SOURCE »
::::
Graeme Murphy's Aida is exquisite to look at, so much that it could be billed as designer Roger Kirk's Aida. The design is as sumptuous as three-hat 20-course degustation with extra desserts. This visual feast re-creates ancient Egypt with a contemporary eye and fills every space with detail and treats that distract from other distractions.
And there are distractions.This may have a lot to do with a venue that was not designed for opera. The endless frustration of the State Theatre is that non-amplified voices are sucked away beyond the first few rows of the stalls and that directors don't re-stage for a venue that they know has problems. Daria Masiero sings Aida with magnificence and heart, but even in the middle of the stalls, her clarity was lost – but not as much as the offstage chorus' singing. What's even worse (and possibly unforgivable) was hearing stage noise (mechanical and human) because it instantly takes attention away from the music and the performers.
As a production with a budget that could fund a handful of chamber opera companies for a handful of years, I expect everything on the stage to be as perfect as it can be – even if it stretches to some extra cans of WD40, a re-block and even some subtle amplification.
This Aida celebrates all that is grand and over-the-top about Italian Romantic opera, but for all its delicious eye candy and glorious voices, there's little new or exciting about it. It's the same old same old with a slick new look. Despite the heart-breaking story, there's no on-stage tension and the chorus, dancers and ensemble have little sense of character or space or even of being on the same stage as the principals. Maybe when it was written, the chorus only existed for sound, but it's structured in a way that opens up so many possibilities, especially as so much of the first half action is witnessed by a crowd, but the second half takes place in secret. Opera is grand, but it's the attention to detail and the bringing it into our now that can make it exquisite.
Then there's A Masked Ball. This production's by Catalan company La Fura dels Baus, who have appeared at various festivals in Australia, and are known for original productions on a grand scale where the line between audience and performer is smashed.
This opera's another doomed romance where Amelia (Jacqueline Marbardi) wants a herb to make her forget that she's in love with King Gustav (Diego Torre), whose most trusted bff is her husband, Ankarström (José Carbó). It's complicated.
These three performers are wonderful (and I was near the front, so had no sound issues; I could even differentiate voices in the chorus). Each respect the music and its history, but let themselves be in the world created for this Ball.
And it's this world that makes this work so different from Aida. Director Alex Ollé and designers Alfons Flores (set) and Lluc Castells (costumes) have created a contemporary story, or rather a future dystopia. Rather than forcing the opera onto a design, they've made a world where masks are not just for dances and balls but must always be worn in public. (Just don't think Kryten from Red Dwarf because you'll giggle at the wrong moment.)
It's a bleak and grey place that hides its hopes in dark corners and behind shiny masks. In a world of corrupt power, trust can turn to death in a second, fortune tellers are believed in secret and the chorus and ensemble are shadowy and angry rebels or officials who know to never make a wrong move. This chorus are alive and make the world real by being an active part of the story.
I was talking to a man who was very huffy at the end of A Masked Ball and told me that I should see a "proper production". No thanks. I was very happy with this one. If operas are produced as reproductions of dead pieces of art, they will always look and feel dead on the stage, but when they area created as works about us, they prove that these 19th century European creations are just as magnificent and relevant as they were when they were first seen.
::::
RECORDS PROVIDED »
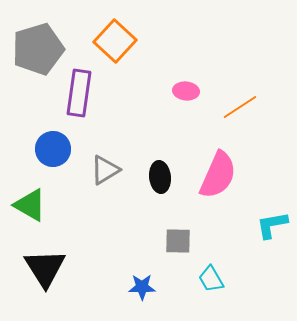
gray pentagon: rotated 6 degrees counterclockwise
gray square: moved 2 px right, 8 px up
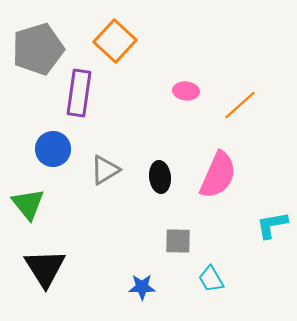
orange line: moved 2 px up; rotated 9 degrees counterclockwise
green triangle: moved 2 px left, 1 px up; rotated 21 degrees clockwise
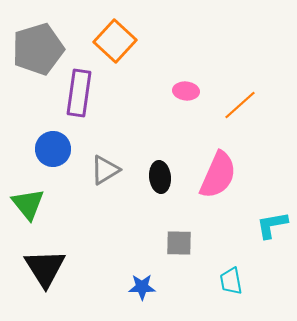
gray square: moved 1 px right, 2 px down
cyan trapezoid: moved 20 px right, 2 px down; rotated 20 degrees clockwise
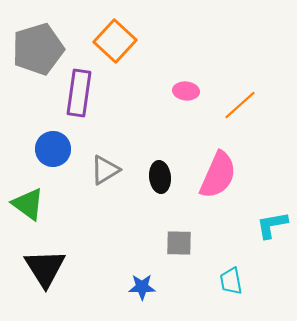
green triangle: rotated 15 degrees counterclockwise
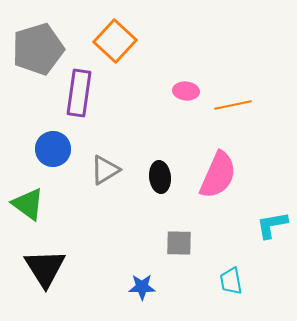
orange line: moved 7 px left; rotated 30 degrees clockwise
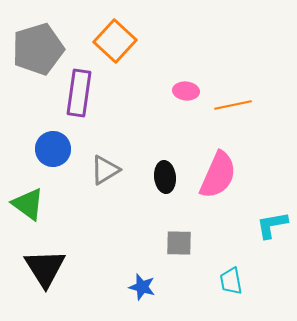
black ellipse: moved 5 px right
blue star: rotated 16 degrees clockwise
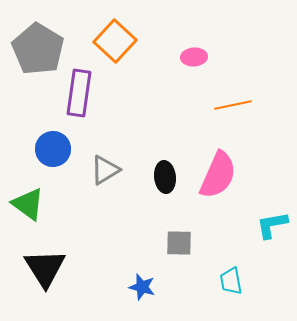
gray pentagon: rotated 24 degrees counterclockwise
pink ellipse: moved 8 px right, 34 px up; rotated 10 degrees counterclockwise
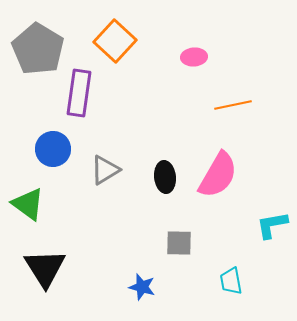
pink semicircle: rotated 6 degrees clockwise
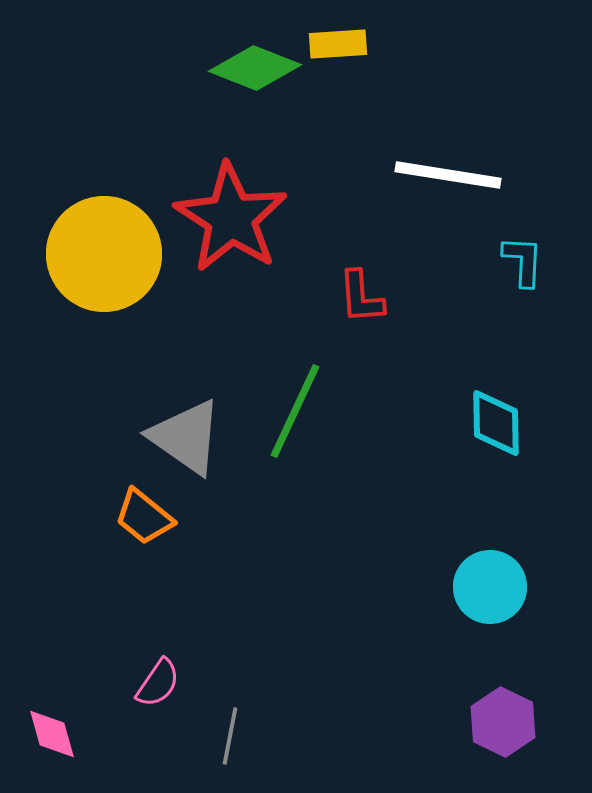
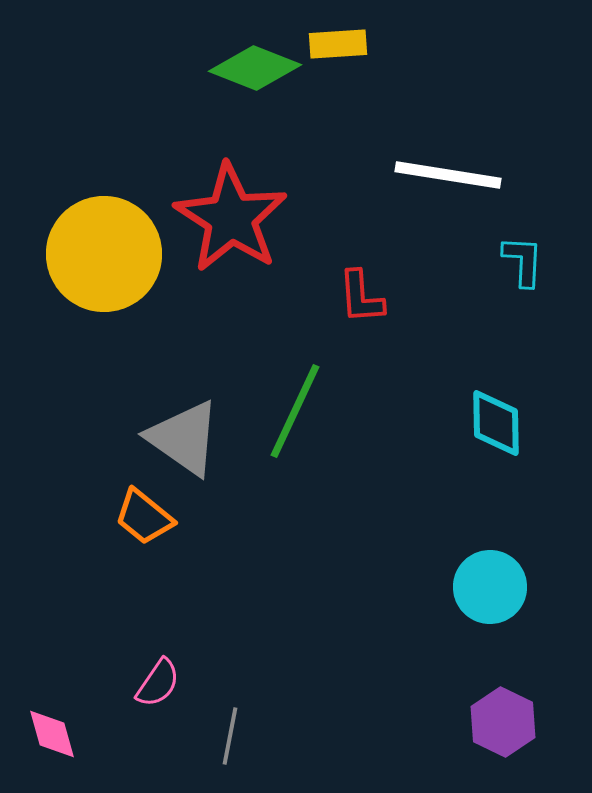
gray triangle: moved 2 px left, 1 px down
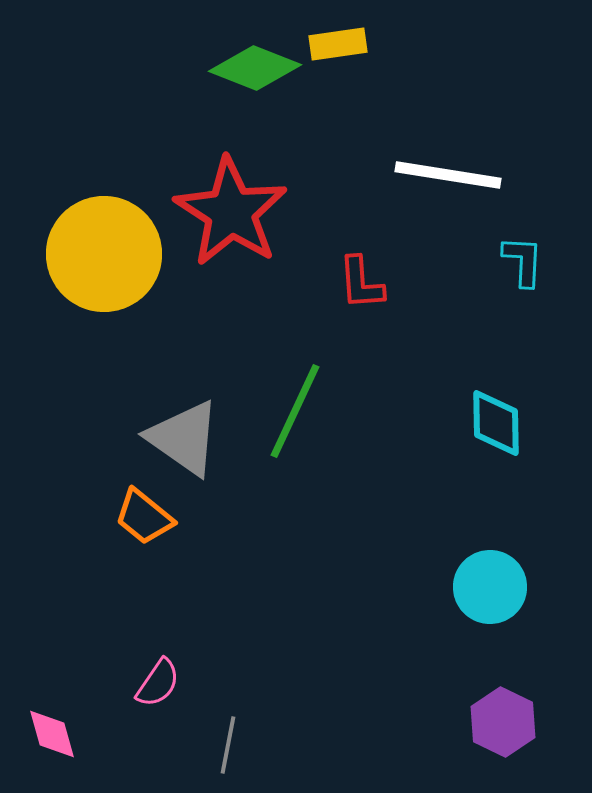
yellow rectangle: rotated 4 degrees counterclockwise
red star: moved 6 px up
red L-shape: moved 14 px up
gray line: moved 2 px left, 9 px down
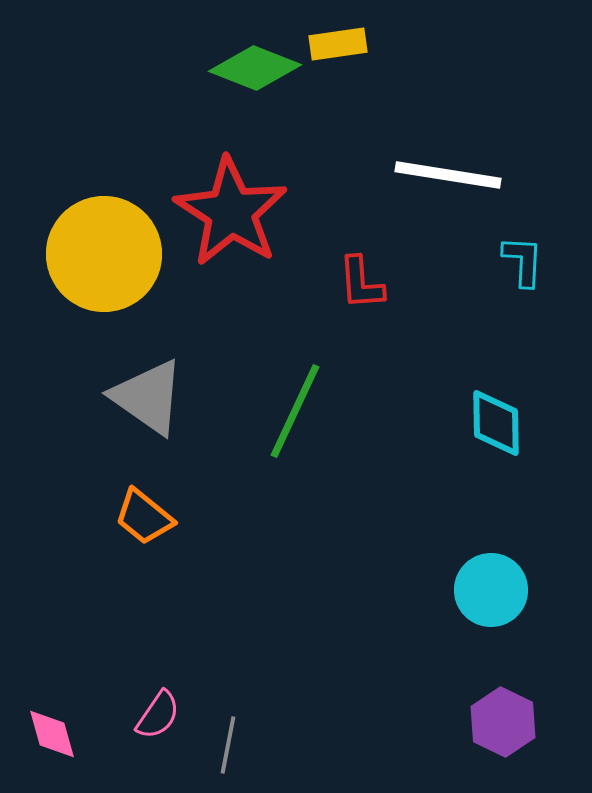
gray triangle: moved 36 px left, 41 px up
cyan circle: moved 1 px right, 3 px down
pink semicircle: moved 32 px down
::::
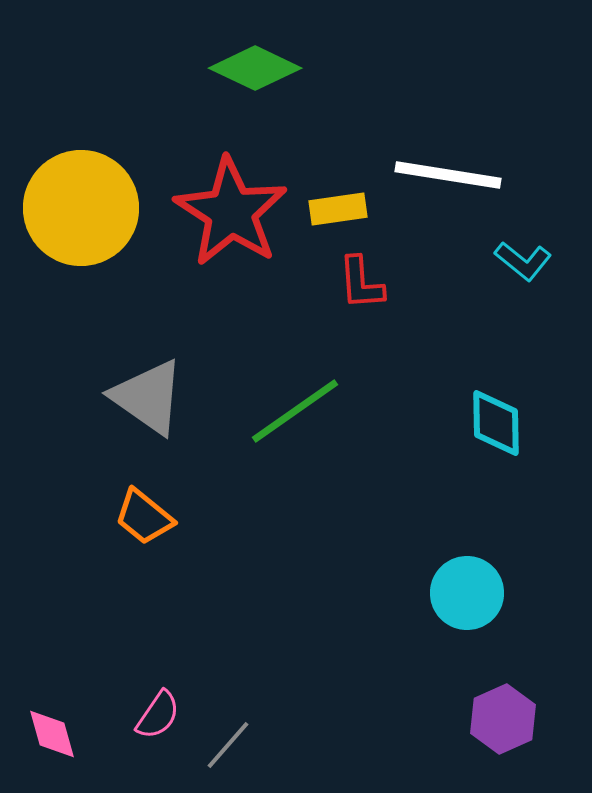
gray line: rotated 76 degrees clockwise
::::
WHAT THIS TASK INVOLVES » Write out the part of the opera review that begins at the words "It's a bleak" and stops after the words "of the story.". The entries come from a separate source unrelated to the opera review.

FINISHED EXERCISE »
It's a bleak and grey place that hides its hopes in dark corners and behind shiny masks. In a world of corrupt power, trust can turn to death in a second, fortune tellers are believed in secret and the chorus and ensemble are shadowy and angry rebels or officials who know to never make a wrong move. This chorus are alive and make the world real by being an active part of the story.